[Opening Page text section]
Problem/Motivation

CKEditor does a somewhat expected feature if you add a space to the end of an <h2> tag, it will preserve the space by converting it to &nbsp;. This is true for both Drupal 10.1 and 10.2.

The difference that is problematic for TOC_api is that that whitespace was previously converted to a space character in Drupal 10.1 is now left alone as a &nbsp; in 10.2.

The result toc_api/src/TocBuilder.php:90

Warning: DOMDocumentFragment::appendXML(): Entity: line 2: parser error : Entity 'nbsp' not defined in Drupal\toc_api\TocBuilder->renderContent() (line 90 of modules/contrib/toc_api/src/TocBuilder.php).

Drupal\toc_api\TocBuilder->renderContent(Object) (Line: 176)
Drupal\toc_filter\Plugin\Filter\TocFilter->process('TEXT HERE', 'en') (Line: 118)
Drupal\filter\Element\ProcessedText::preRenderText(Array)
call_user_func_array(Array, Array) (Line: 111)
Drupal\Core\Render\Renderer->doTrustedCallback(Array, Array, 'Render #pre_render callbacks must be methods of a class that implements \Drupal\Core\Security\TrustedCallbackInterface or be an anonymous function. The callback was %s. See https://www.drupal.org/node/2966725', 'exception', 'Drupal\Core\Render\Element\RenderCallbackInterface') (Line: 858)
Drupal\Core\Render\Renderer->doCallback('#pre_render', Array, Array) (Line: 421)
Drupal\Core\Render\Renderer->doRender(Array, 1) (Line: 240)
Drupal\Core\Render\Renderer->render(Array, 1) (Line: 165)
[Closing Page text section]
Problems to work on:
A) List every number that follows "Line:" in the stack trace of the issue report, in order of appearance.
B) Reproduce the records from their beginning through the line containing "RÉALISATION DES TRAVAUX", inclusive, with "ÉQUIPE" changed to "ENTREPRISE" and nothing else altered. Omit the pictures.
[Opening Record extracts section]
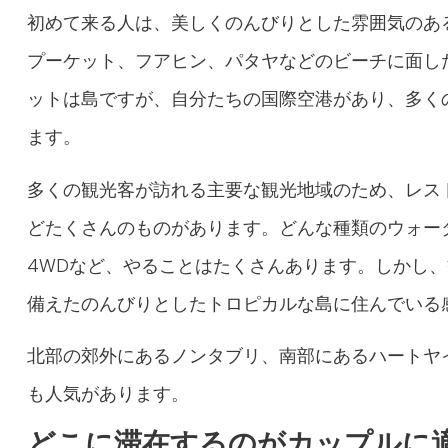
初めて来る人は、美しくのんびりとした雰囲気のあ
プーケット、フアヒン、パタヤなどのビーチに面し
ットは島ですが、自分たちの国際空港があり、多く
ます。
多くの観光客が訪れる主要な観光地域のため、レス
どたくさんのものがあります。どんな種類のウォー
4WDなど、やることはたくさんあります。しかし
備えたのんびりとしたトロピカルな島に住んでいる
北部の郊外にあるノンタブリ、南部にあるハートヤ
も人気があります。
どこに滞在するのがカップルに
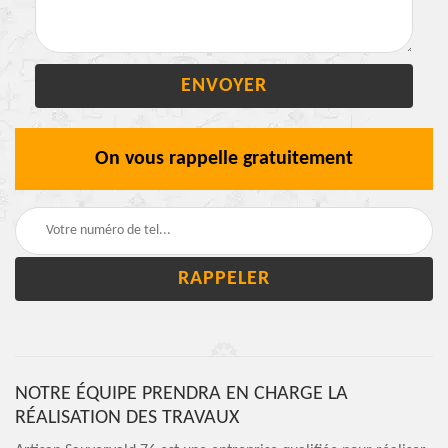
On vous rappelle gratuitement
NOTRE ÉQUIPE PRENDRA EN CHARGE LA
RÉALISATION DES TRAVAUX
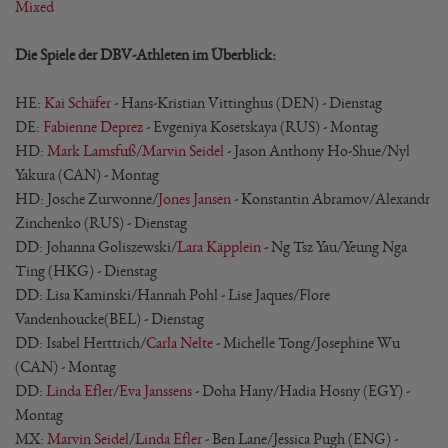
Mixed
Die Spiele der DBV-Athleten im Überblick:
HE:
Kai Schäfer
- Hans-Kristian Vittinghus (DEN) - Dienstag
DE:
Fabienne Deprez
- Evgeniya Kosetskaya (RUS) - Montag
HD:
Mark Lamsfuß
/
Marvin Seidel
- Jason Anthony Ho-Shue/Nyl
Yakura (CAN) - Montag
HD: Josche Zurwonne/
Jones Jansen
- Konstantin Abramov/Alexandr
Zinchenko (RUS) - Dienstag
DD: Johanna Goliszewski/
Lara Käpplein
- Ng Tsz Yau/Yeung Nga
Ting (HKG) - Dienstag
DD: Lisa Kaminski/Hannah Pohl - Lise Jaques/Flore
Vandenhoucke
(BEL) - Dienstag
DD: Isabel Herttrich/
Carla Nelte
- Michelle Tong/Josephine Wu
(CAN) - Montag
DD:
Linda Efler
/
Eva Janssens
- Doha Hany/Hadia Hosny (EGY) -
Montag
MX:
Marvin Seidel
/
Linda Efler
- Ben Lane/Jessica Pugh (ENG) -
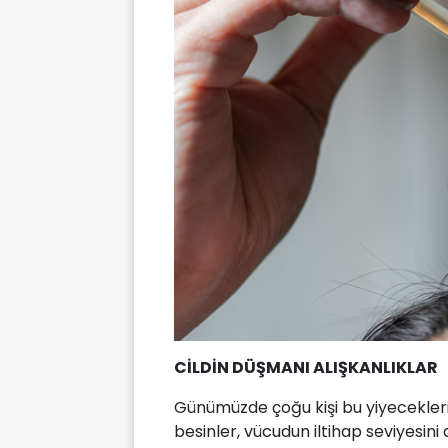
CİLDİN DÜŞMANI ALIŞKANLIKLAR
Günümüzde çoğu kişi bu yiyecekler
besinler, vücudun iltihap seviyesini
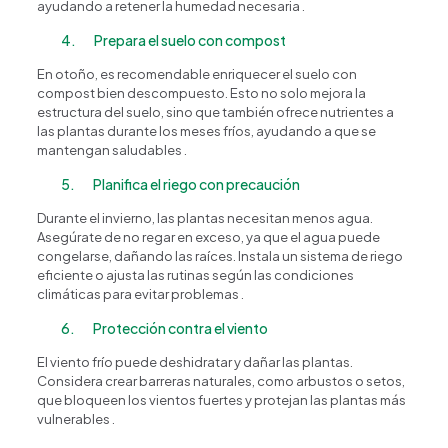
ayudando a retener la humedad necesaria .
¿En qué podemos ayudarte?
4. Prepara el suelo con compost
En otoño, es recomendable enriquecer el suelo con
compost bien descompuesto. Esto no solo mejora la
estructura del suelo, sino que también ofrece nutrientes a
las plantas durante los meses fríos, ayudando a que se
mantengan saludables .
5. Planifica el riego con precaución
Durante el invierno, las plantas necesitan menos agua.
Asegúrate de no regar en exceso, ya que el agua puede
congelarse, dañando las raíces. Instala un sistema de riego
eficiente o ajusta las rutinas según las condiciones
climáticas para evitar problemas .
6. Protección contra el viento
El viento frío puede deshidratar y dañar las plantas.
Considera crear barreras naturales, como arbustos o setos,
que bloqueen los vientos fuertes y protejan las plantas más
vulnerables .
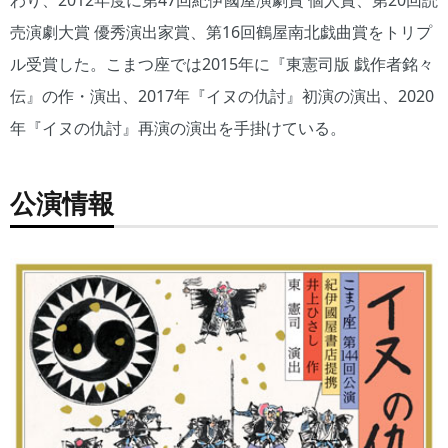
売演劇大賞 優秀演出家賞、第16回鶴屋南北戯曲賞をトリプ
ル受賞した。こまつ座では2015年に『東憲司版 戯作者銘々
伝』の作・演出、2017年『イヌの仇討』初演の演出、2020
年『イヌの仇討』再演の演出を手掛けている。
公演情報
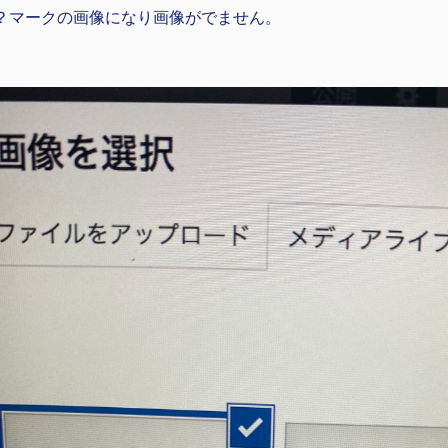
？マークの画像になり画像がでません。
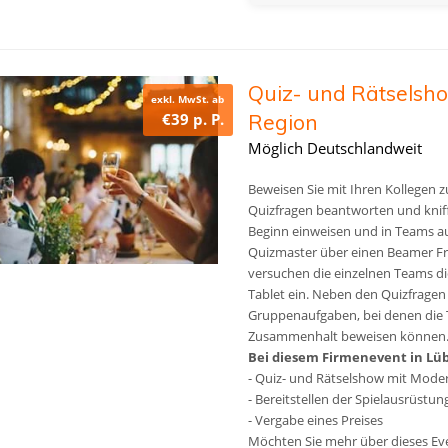
Quiz- und Rätselsho
exkl. MwSt. ab
€39 p. P.
Region
Möglich Deutschlandweit
Beweisen Sie mit Ihren Kollegen
Quizfragen beantworten und kniffli
Beginn einweisen und in Teams au
Quizmaster über einen Beamer Fra
versuchen die einzelnen Teams di
Tablet ein. Neben den Quizfragen 
Gruppenaufgaben, bei denen die 
Zusammenhalt beweisen können
Bei diesem Firmenevent in Lübe
- Quiz- und Rätselshow mit Moder
- Bereitstellen der Spielausrüstun
- Vergabe eines Preises
Möchten Sie mehr über dieses Even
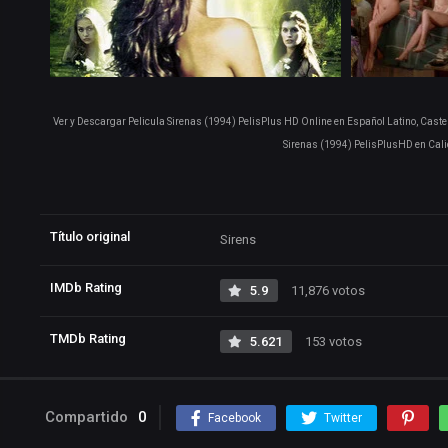
Ver y Descargar Pelicula Sirenas (1994) PelisPlus HD Online en Español Latino, Caste
Sirenas (1994) PelisPlusHD en Cali
Título original
Sirens
IMDb Rating
5.9
11,876 votos
TMDb Rating
5.621
153 votos
Compartido
0
Facebook
Twitter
[Closing Record extracts section]
Your responses:
A) 176, 118, 111, 858, 421, 240, 165

B)
初めて来る人は、美しくのんびりとした雰囲気のあ
プーケット、フアヒン、パタヤなどのビーチに面し
ットは島ですが、自分たちの国際空港があり、多く
ます。
多くの観光客が訪れる主要な観光地域のため、レス
どたくさんのものがあります。どんな種類のウォー
4WDなど、やることはたくさんあります。しかし
備えたのんびりとしたトロピカルな島に住んでいる
北部の郊外にあるノンタブリ、南部にあるハートヤ
も人気があります。
どこに滞在するのがカップルに
On vous rappelle gratuitement
NOTRE ENTREPRISE PRENDRA EN CHARGE LA
RÉALISATION DES TRAVAUX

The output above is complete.